There was some controversy that greeted 'Final Destination' upon its initial theatrical release, regarding its original ending. It was more philosophical and cerebral than the re-shot, audience-pleasing finale of the R-rated theatrical version (both are presented on this Blu-ray), so rightly so that the film has been criticized for selling out it's initially intriguing ideas for commercial concerns. The theatrical cut has your typical "gotcha scare," big-bang ending, which if effective yet makes mincemeat of most of the story's best narrative conceits. To be fair, judging by 'Final Destination's considerable box office take (and the fact that it has since gone on to spawn three sequels, I guess the filmmakers' instincts were right, and audiences ultimately didn't care.
Unsatisfying climax or not, 'Final Destination' is a well-made and well-acted slasher film, and more ambitious than most. It's got the right mix of fairly well-delineated characters, riveting set-up, and juicy murder sequences to please most horror diehards and even a few more casual fans of the genre. The sequels may continue to deliver the law of diminishing returns, but give the original a try. Death is waiting...
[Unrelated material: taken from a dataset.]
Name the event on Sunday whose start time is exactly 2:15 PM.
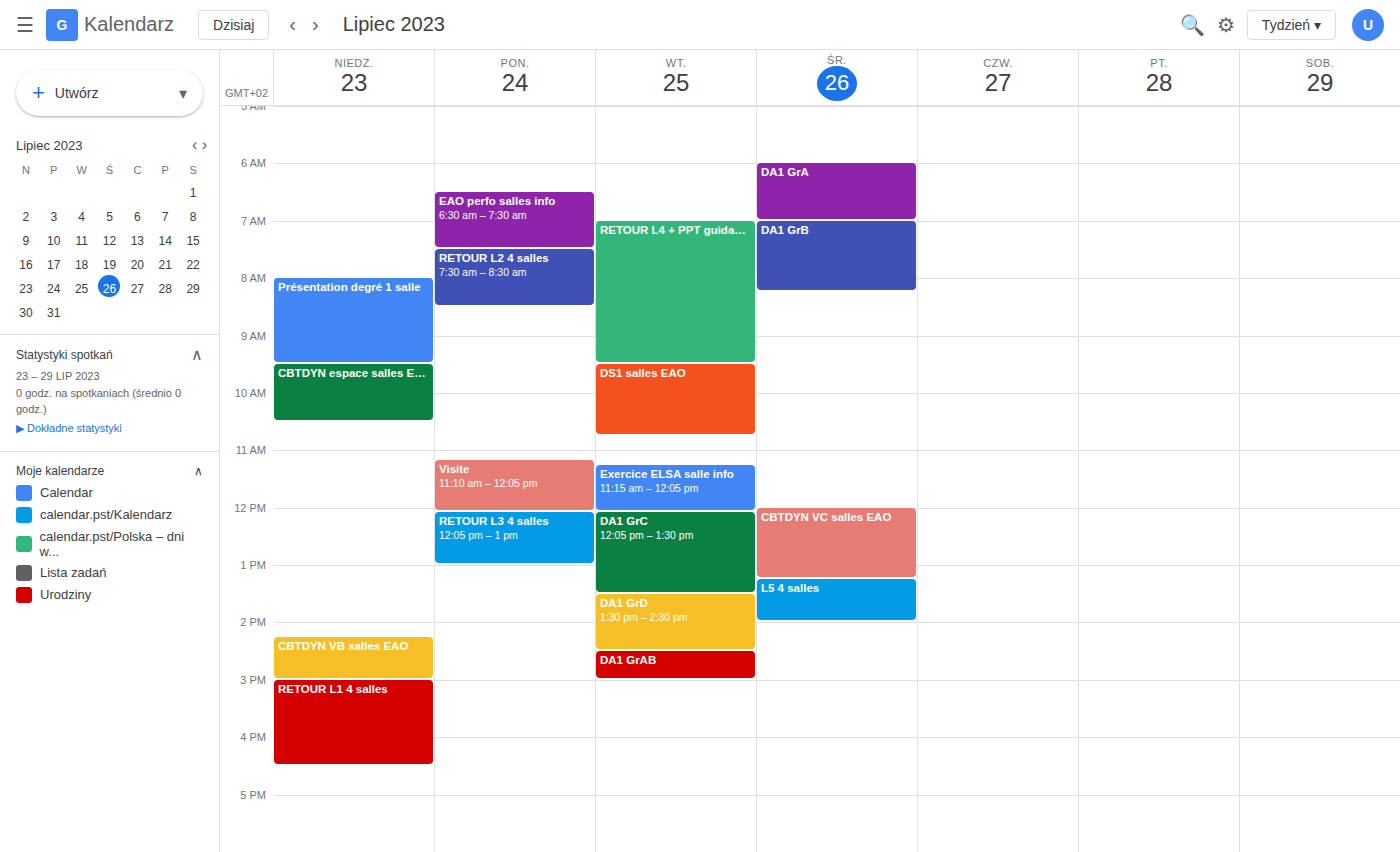
"CBTDYN VB salles EAO"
Warner/New Line presents 'Final Destination' in 1080p/VC-1 video, framed at 1.85:1. For a film now nearly a decade old, it holds up quite well -- another fine catalog remaster from the studio.
'Final Destination' is one of the slicker-looking of the slasher flicks of the late '90s/early '00s. The film is on the dark side but well photographed, with deep, rich colors and nice blacks. Contrast is bright but not overdone, giving a smooth veneer to the transfer that reveals plenty of detail and depth. Shadow delineation is not superior but still more than solid, and the image is generally sharp. There is some natural film grain, but no major source issues. The encode is likewise smooth and free of artifacts. Very nice.
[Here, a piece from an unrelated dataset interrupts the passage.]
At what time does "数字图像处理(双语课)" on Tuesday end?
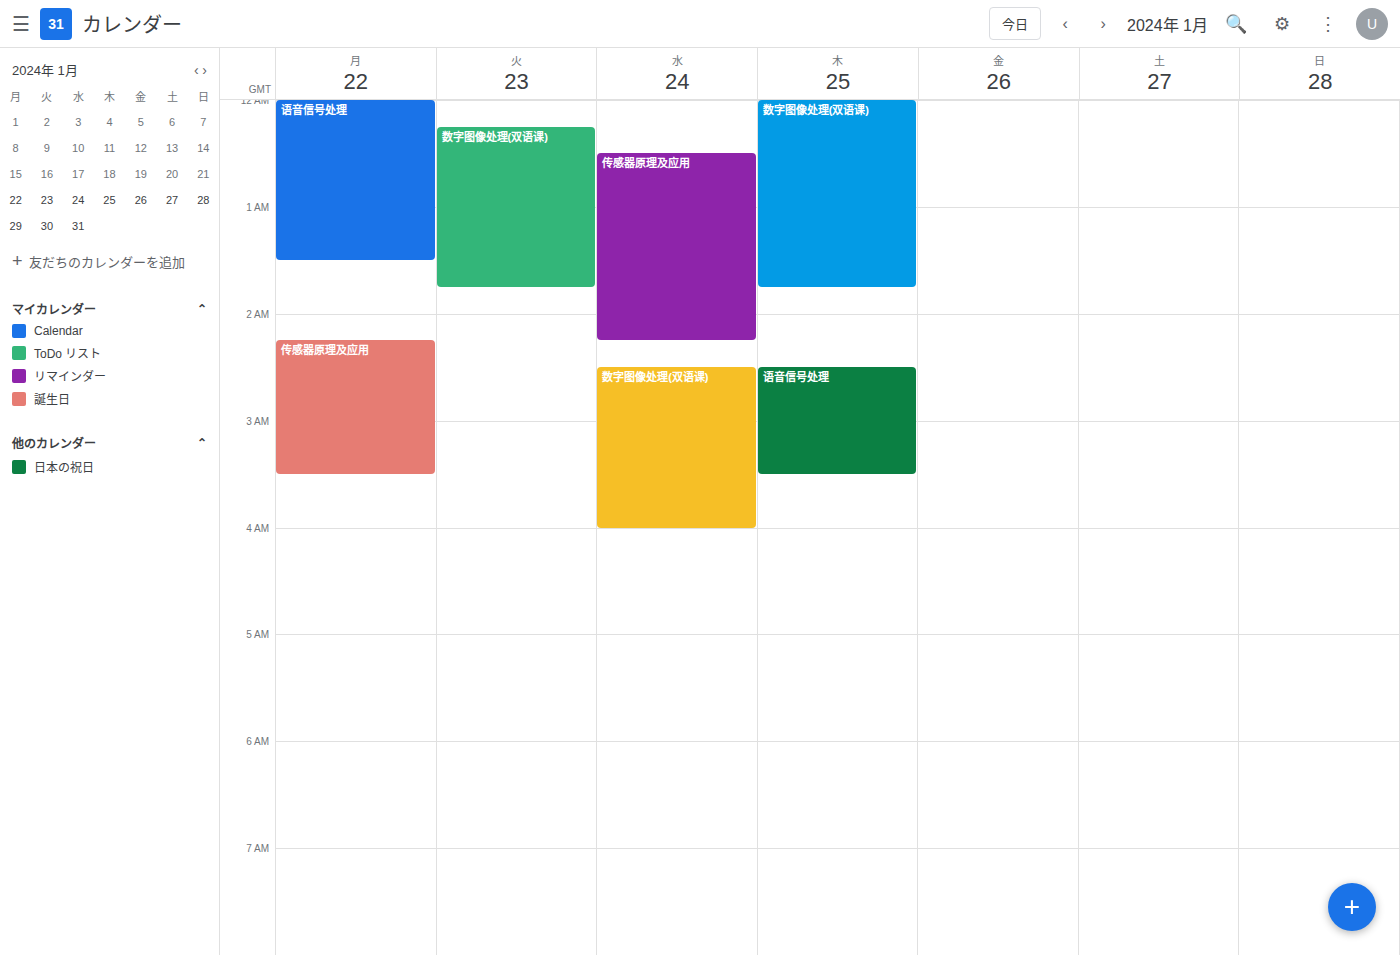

A fresh Dolby TrueHD 5.1 Surround track (48kHz/16-bit) has been created for 'Final Destination,' and the film makes a solid move to high-res audio. It's not a blow-out soundtrack, but well up to scratch.
Most impressive are surround effects. The film's sound designers make nice use of the rears, with sustained ambiance and strong discrete effects, particularly during the aggressive murder sequences. (The opening airplane crash is notably effective.) Dynamic range extends fairly widely, if not top-tier. Low bass is more than adequate and the full spectrum has a warm and polished sound. Dialogue is good if sometimes a bit too muddled, but I never truly strained my ears or had to bump up the volume. A nice TrueHD uptick.
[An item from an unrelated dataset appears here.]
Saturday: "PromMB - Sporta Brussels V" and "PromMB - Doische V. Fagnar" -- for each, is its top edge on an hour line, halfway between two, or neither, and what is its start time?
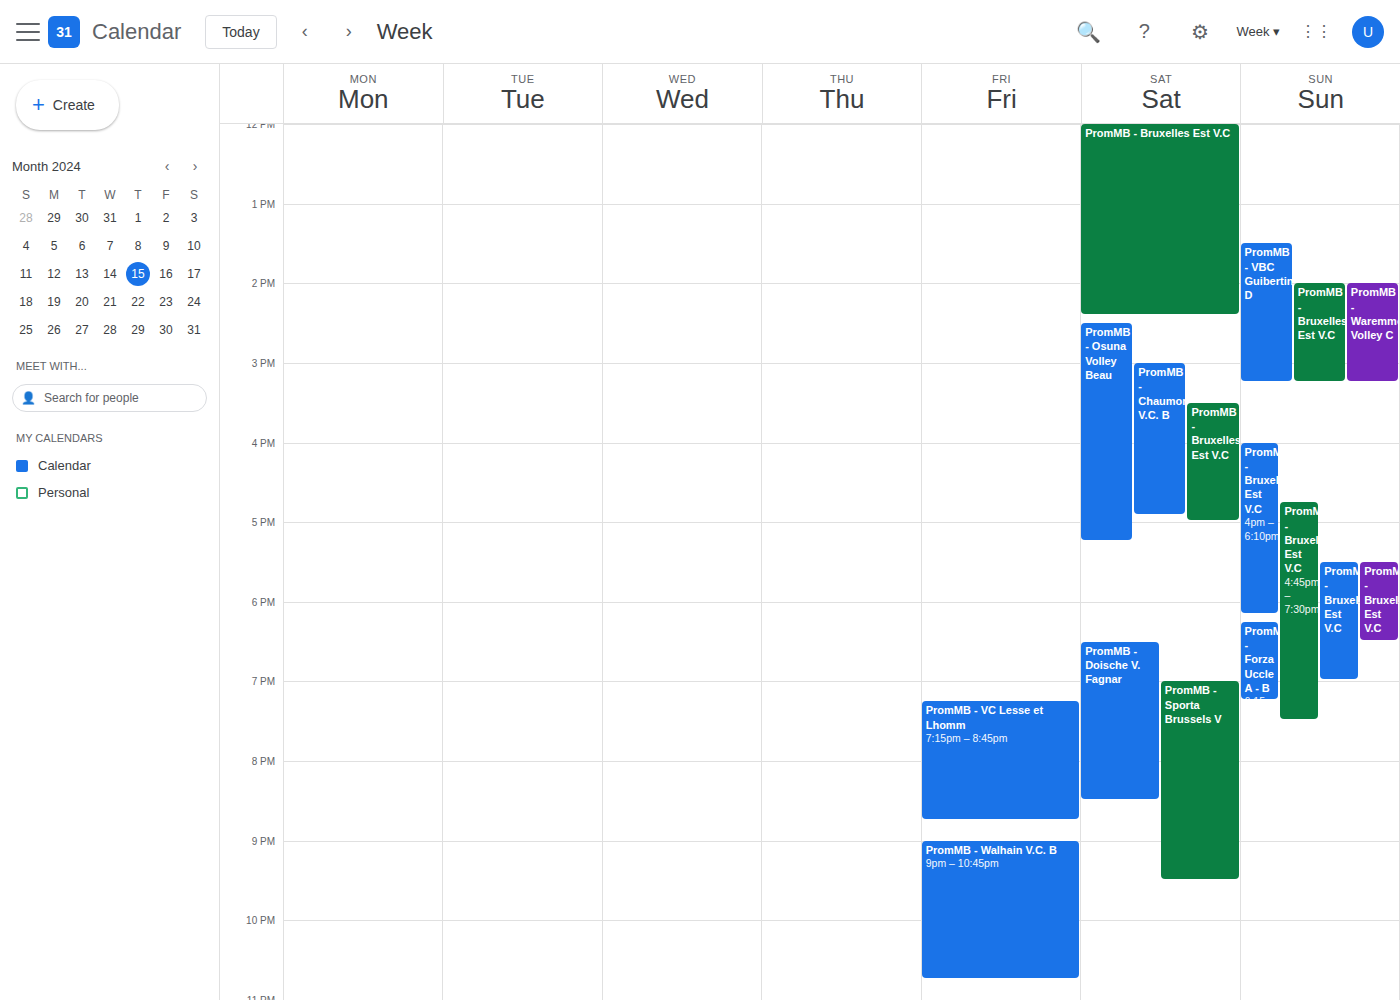
"PromMB - Sporta Brussels V": 7:00 PM, exactly on the 7 PM line. "PromMB - Doische V. Fagnar": 6:30 PM, halfway between the 6 PM and 7 PM lines.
New Line ports over all the extras from its previous special edition DVD of 'Final Destination.' It remains a pretty solid package, if a bit dated in spots. All video is presented in 480i/MPEG-2 video only.
'Final Destination' is a fun twist on the slasher flick. It takes old-school stalker conventions and mixes them with themes of teen existentialism, for an essentially silly if still slightly ambitious tale of death run amok. This Blu-ray is bloody good stuff, with a nice transfer and TrueHD audio upgrade, plus all the extras from the previous special edition DVD. Well worth a look for horror fans.